* Assignment: Quote the records below word for word, please, from the very first line through the one that contains "of unremarkable stomach", and nothing beyond it.

(Stored items from a collection)
BEGIN
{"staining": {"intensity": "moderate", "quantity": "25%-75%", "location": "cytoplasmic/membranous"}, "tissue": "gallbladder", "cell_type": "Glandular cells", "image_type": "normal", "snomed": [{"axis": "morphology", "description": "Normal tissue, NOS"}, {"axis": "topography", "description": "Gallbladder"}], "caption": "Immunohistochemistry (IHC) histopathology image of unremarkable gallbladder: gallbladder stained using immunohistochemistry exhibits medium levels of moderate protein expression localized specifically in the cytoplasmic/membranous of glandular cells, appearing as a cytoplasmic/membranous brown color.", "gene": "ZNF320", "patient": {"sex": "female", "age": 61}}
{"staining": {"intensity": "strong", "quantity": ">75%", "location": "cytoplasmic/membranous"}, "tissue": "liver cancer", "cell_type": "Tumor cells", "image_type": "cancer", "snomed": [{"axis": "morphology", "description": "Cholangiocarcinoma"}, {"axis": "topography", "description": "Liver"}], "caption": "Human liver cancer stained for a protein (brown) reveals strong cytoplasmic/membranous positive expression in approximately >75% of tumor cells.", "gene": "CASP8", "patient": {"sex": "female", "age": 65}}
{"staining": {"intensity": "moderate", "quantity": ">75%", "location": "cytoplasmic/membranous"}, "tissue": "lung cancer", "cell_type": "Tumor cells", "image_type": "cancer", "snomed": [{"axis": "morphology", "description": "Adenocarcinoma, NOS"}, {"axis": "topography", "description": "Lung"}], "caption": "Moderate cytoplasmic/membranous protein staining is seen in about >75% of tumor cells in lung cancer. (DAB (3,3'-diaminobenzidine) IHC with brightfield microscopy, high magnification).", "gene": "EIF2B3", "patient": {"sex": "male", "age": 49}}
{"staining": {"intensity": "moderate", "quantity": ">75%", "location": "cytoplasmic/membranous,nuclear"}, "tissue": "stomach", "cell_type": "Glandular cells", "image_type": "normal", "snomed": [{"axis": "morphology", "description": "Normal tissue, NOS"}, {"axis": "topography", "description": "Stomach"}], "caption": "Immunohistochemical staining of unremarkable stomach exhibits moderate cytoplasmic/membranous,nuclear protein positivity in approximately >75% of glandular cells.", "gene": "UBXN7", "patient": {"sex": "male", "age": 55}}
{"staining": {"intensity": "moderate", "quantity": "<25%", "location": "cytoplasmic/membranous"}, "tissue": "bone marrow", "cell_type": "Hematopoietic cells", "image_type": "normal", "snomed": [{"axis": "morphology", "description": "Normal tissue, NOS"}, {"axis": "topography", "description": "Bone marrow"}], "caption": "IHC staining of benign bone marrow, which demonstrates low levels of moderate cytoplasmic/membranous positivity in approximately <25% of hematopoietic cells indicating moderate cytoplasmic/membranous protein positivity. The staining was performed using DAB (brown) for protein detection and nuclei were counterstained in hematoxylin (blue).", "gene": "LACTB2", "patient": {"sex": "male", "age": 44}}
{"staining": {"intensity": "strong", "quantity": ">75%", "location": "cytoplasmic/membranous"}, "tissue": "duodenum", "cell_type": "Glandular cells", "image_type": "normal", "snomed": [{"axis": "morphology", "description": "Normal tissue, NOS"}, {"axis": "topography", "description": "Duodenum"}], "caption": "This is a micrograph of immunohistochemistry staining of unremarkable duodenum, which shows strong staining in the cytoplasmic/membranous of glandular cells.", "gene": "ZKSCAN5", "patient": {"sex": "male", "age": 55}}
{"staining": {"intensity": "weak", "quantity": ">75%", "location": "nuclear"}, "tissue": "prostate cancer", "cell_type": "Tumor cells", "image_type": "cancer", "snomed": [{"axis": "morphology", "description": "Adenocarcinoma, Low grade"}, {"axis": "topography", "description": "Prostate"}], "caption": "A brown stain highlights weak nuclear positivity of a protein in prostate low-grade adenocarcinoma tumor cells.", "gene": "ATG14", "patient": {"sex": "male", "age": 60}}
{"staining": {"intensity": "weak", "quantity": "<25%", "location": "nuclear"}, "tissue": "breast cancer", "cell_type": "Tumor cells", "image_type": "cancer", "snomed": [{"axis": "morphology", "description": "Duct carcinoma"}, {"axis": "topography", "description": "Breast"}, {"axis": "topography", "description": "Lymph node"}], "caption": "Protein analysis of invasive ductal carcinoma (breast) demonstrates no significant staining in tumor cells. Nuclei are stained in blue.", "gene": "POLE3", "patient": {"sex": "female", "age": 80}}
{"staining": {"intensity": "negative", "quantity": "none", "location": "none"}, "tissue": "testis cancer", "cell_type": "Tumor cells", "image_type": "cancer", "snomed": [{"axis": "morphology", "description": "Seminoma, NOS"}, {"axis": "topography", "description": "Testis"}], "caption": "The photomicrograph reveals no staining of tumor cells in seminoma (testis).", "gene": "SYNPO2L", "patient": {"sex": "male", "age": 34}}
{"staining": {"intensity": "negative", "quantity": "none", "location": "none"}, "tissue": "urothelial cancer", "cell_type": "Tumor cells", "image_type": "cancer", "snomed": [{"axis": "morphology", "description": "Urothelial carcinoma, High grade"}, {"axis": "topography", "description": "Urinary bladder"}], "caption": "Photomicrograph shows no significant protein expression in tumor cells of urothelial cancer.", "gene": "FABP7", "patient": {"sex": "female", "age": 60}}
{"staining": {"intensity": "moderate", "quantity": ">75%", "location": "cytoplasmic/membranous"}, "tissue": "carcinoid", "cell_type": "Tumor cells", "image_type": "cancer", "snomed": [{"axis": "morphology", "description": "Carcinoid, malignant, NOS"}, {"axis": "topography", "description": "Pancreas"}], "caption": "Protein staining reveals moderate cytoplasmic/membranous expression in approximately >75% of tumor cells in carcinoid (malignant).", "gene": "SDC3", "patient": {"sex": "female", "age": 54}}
END
* Written response:
{"staining": {"intensity": "moderate", "quantity": "25%-75%", "location": "cytoplasmic/membranous"}, "tissue": "gallbladder", "cell_type": "Glandular cells", "image_type": "normal", "snomed": [{"axis": "morphology", "description": "Normal tissue, NOS"}, {"axis": "topography", "description": "Gallbladder"}], "caption": "Immunohistochemistry (IHC) histopathology image of unremarkable gallbladder: gallbladder stained using immunohistochemistry exhibits medium levels of moderate protein expression localized specifically in the cytoplasmic/membranous of glandular cells, appearing as a cytoplasmic/membranous brown color.", "gene": "ZNF320", "patient": {"sex": "female", "age": 61}}
{"staining": {"intensity": "strong", "quantity": ">75%", "location": "cytoplasmic/membranous"}, "tissue": "liver cancer", "cell_type": "Tumor cells", "image_type": "cancer", "snomed": [{"axis": "morphology", "description": "Cholangiocarcinoma"}, {"axis": "topography", "description": "Liver"}], "caption": "Human liver cancer stained for a protein (brown) reveals strong cytoplasmic/membranous positive expression in approximately >75% of tumor cells.", "gene": "CASP8", "patient": {"sex": "female", "age": 65}}
{"staining": {"intensity": "moderate", "quantity": ">75%", "location": "cytoplasmic/membranous"}, "tissue": "lung cancer", "cell_type": "Tumor cells", "image_type": "cancer", "snomed": [{"axis": "morphology", "description": "Adenocarcinoma, NOS"}, {"axis": "topography", "description": "Lung"}], "caption": "Moderate cytoplasmic/membranous protein staining is seen in about >75% of tumor cells in lung cancer. (DAB (3,3'-diaminobenzidine) IHC with brightfield microscopy, high magnification).", "gene": "EIF2B3", "patient": {"sex": "male", "age": 49}}
{"staining": {"intensity": "moderate", "quantity": ">75%", "location": "cytoplasmic/membranous,nuclear"}, "tissue": "stomach", "cell_type": "Glandular cells", "image_type": "normal", "snomed": [{"axis": "morphology", "description": "Normal tissue, NOS"}, {"axis": "topography", "description": "Stomach"}], "caption": "Immunohistochemical staining of unremarkable stomach exhibits moderate cytoplasmic/membranous,nuclear protein positivity in approximately >75% of glandular cells.", "gene": "UBXN7", "patient": {"sex": "male", "age": 55}}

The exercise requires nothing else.